--- Document segment ---

The MS-DOS version received a mixed response from reviewers. Vincent Solé of Joystick praised the cartoonish violence, humor, and items, but found flaws with the character animations, scrolling, and confusing action. PC Jokers Manfred Duy expressed mixed thoughts with the game's audiovisual presentation but commended its controls. PC Players Heinrich Lenhardt deemed its controls and gameplay as dull, and found its crude presentation to be flat.

Review scores
| Publication | Score |  |  |  |
| Amiga | Atari Jaguar | CD32 | DOS |
| Aktueller Software Markt | 9/12 | N/A | 10/12 | N/A |
| Amiga Action | 87% | N/A | N/A | N/A |
| Amiga Computing | 90% | N/A | 72% | N/A |
| Amiga Force | 94/100 | N/A | N/A | N/A |
| Amiga Format | 77% | N/A | 81% | N/A |
| Amiga Power | 88% | N/A | 78% | N/A |
| Amiga User International | 78% | N/A | N/A | N/A |
| Computer and Video Games | 80% | 80% | N/A | N/A |
| GameFan | N/A | 71/100 | N/A | N/A |
| Joystick | 86% | N/A | N/A | 84% |
| ST Review | N/A | 84% | N/A | N/A |
| Amiga CD32 Gamer | N/A | N/A | 55% | N/A |
| Atari ST User | N/A | 90% | N/A | N/A |
| CU Amiga | 85% | N/A | 75% | N/A |
| The One Amiga | 88% | N/A | 82% | N/A |
| PC Joker | N/A | N/A | N/A | 72% |
| PC Player | N/A | N/A | N/A | 24/100 |
| Score | N/A | N/A | N/A | 25% |
| Top Secret | 9/10 | 4/5 | N/A | N/A |
| VideoGames | N/A | 7/10 | N/A | N/A |

=== CD32 ===
The Amiga CD32 version was met with average critical sentiments from press compared to the original Amiga release. Broughton commended the CD32 release for its improved controls and addition of new music, but noted that the upgraded graphics were jerky. Stephen Bradley of Amiga Format also faulted the scrolling, as well as the intrusive music and the obscurity of the game ball. Stephen Enstone of CU Amiga criticized the scrolling in parts, particularly when a large crowd of players are scrambling for the ball.

Amiga CD32 Gamers Mark Wynne faulted the CD32 version for its "clumsy" presentation, irritating weapons, slow pacing, and repetitive gameplay. Tina Hackett of Amiga Computing recommended the game, noting its mixture of american football and beat 'em up action. Hackett also gave the CD32 release positive remarks for the additional graphical details, enhanced sound effects, and rock music. Stuart Campbell of Amiga Power regarded the CD32 version as an enjoyable sports simulator, but felt it was not as playable as Speedball 2 and criticized the "annoying" soundtrack. ASM found the CD32 conversion similar to the original Amiga version.

=== Jaguar ===
The Atari Jaguar version garnered average reception from reviewers. GameFan regarded the Jaguar release as a unique and fun sports game, citing its music, controls, and colorful visuals. Regardless, they complained that it sounded and played like a 16-bit title for the Super NES or Sega Genesis. Writing for Atari ST User, Hackett lauded the Jaguar port for its detailed visuals, soundtrack, and gore. She also proclaimed the Jaguar port was faster and smoother than the computer iterations. Mark Patterson of Computer and Video Games gave the Jaguar conversion positive remarks for its fast action and gameplay, recommending playing the game in two-player mode. Reviewing the Jaguar version, VideoGames Eric Nakamura commended its audiovisual presentation and easy-to-learn controls, but noted the game's choppy scrolling and small characters.

---

● What you will do
- 1) Condense the paragraph of the review text that begins "The Atari Jaguar version garnered" into a bulleted list that keeps its main facts.
- 2) Transcribe the review text from "Amiga CD32 Gamers" to "original Amiga version.".
The material comes from a different source than the review text.

--- Entries supplied ---

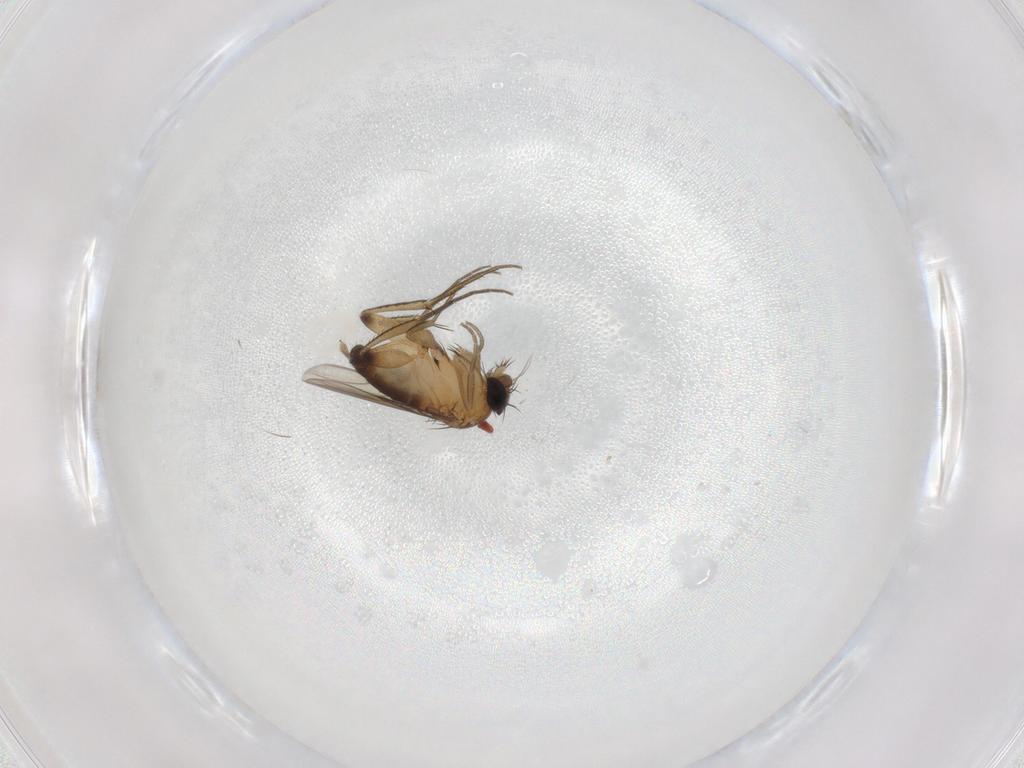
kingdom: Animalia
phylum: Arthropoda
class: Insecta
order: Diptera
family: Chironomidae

---
--- Entries supplied ---

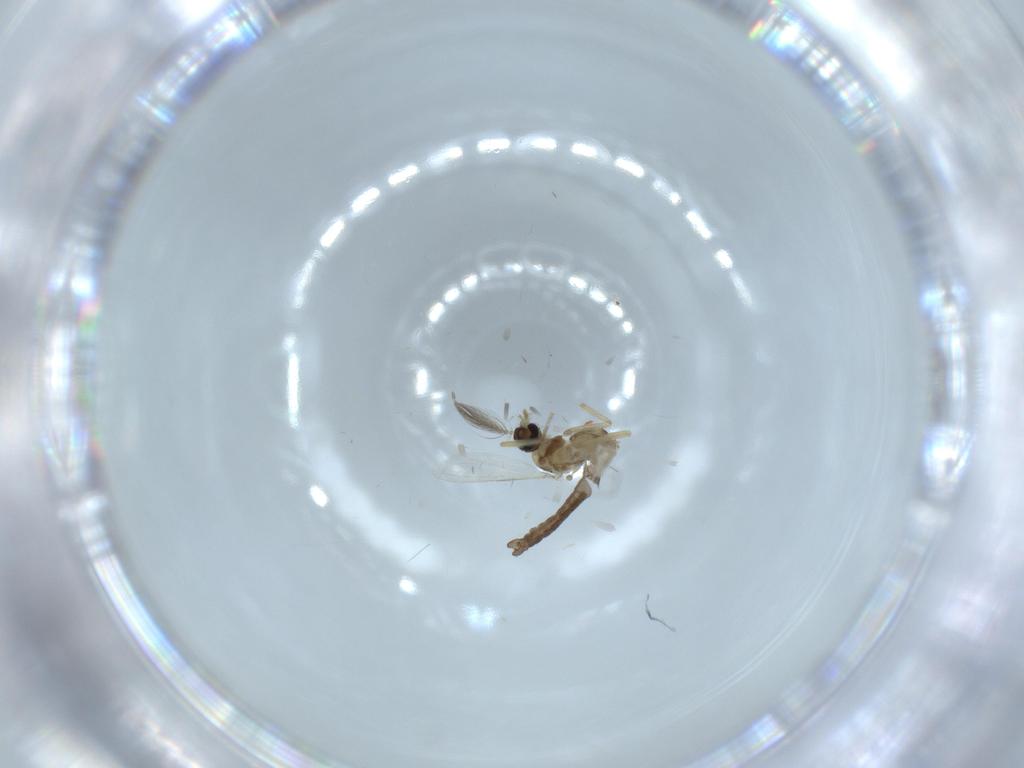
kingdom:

---

● Solutions to the problems
- 1)
- Reviewers gave the Atari Jaguar version an average reception.
- GameFan called it a unique and fun sports game and cited its music, controls, and colorful visuals. It complained that the game sounded and played like a 16-bit title for the Super NES or Sega Genesis.
- Hackett of Atari ST User praised its detailed visuals, soundtrack, and gore. She said it was faster and smoother than the computer versions.
- Mark Patterson of Computer and Video Games praised its fast action and gameplay and recommended two-player mode.
- Eric Nakamura of VideoGames commended its audiovisual presentation and easy-to-learn controls. He noted its choppy scrolling and small characters.

- 2)
Amiga CD32 Gamers Mark Wynne faulted the CD32 version for its "clumsy" presentation, irritating weapons, slow pacing, and repetitive gameplay. Tina Hackett of Amiga Computing recommended the game, noting its mixture of american football and beat 'em up action. Hackett also gave the CD32 release positive remarks for the additional graphical details, enhanced sound effects, and rock music. Stuart Campbell of Amiga Power regarded the CD32 version as an enjoyable sports simulator, but felt it was not as playable as Speedball 2 and criticized the "annoying" soundtrack. ASM found the CD32 conversion similar to the original Amiga version.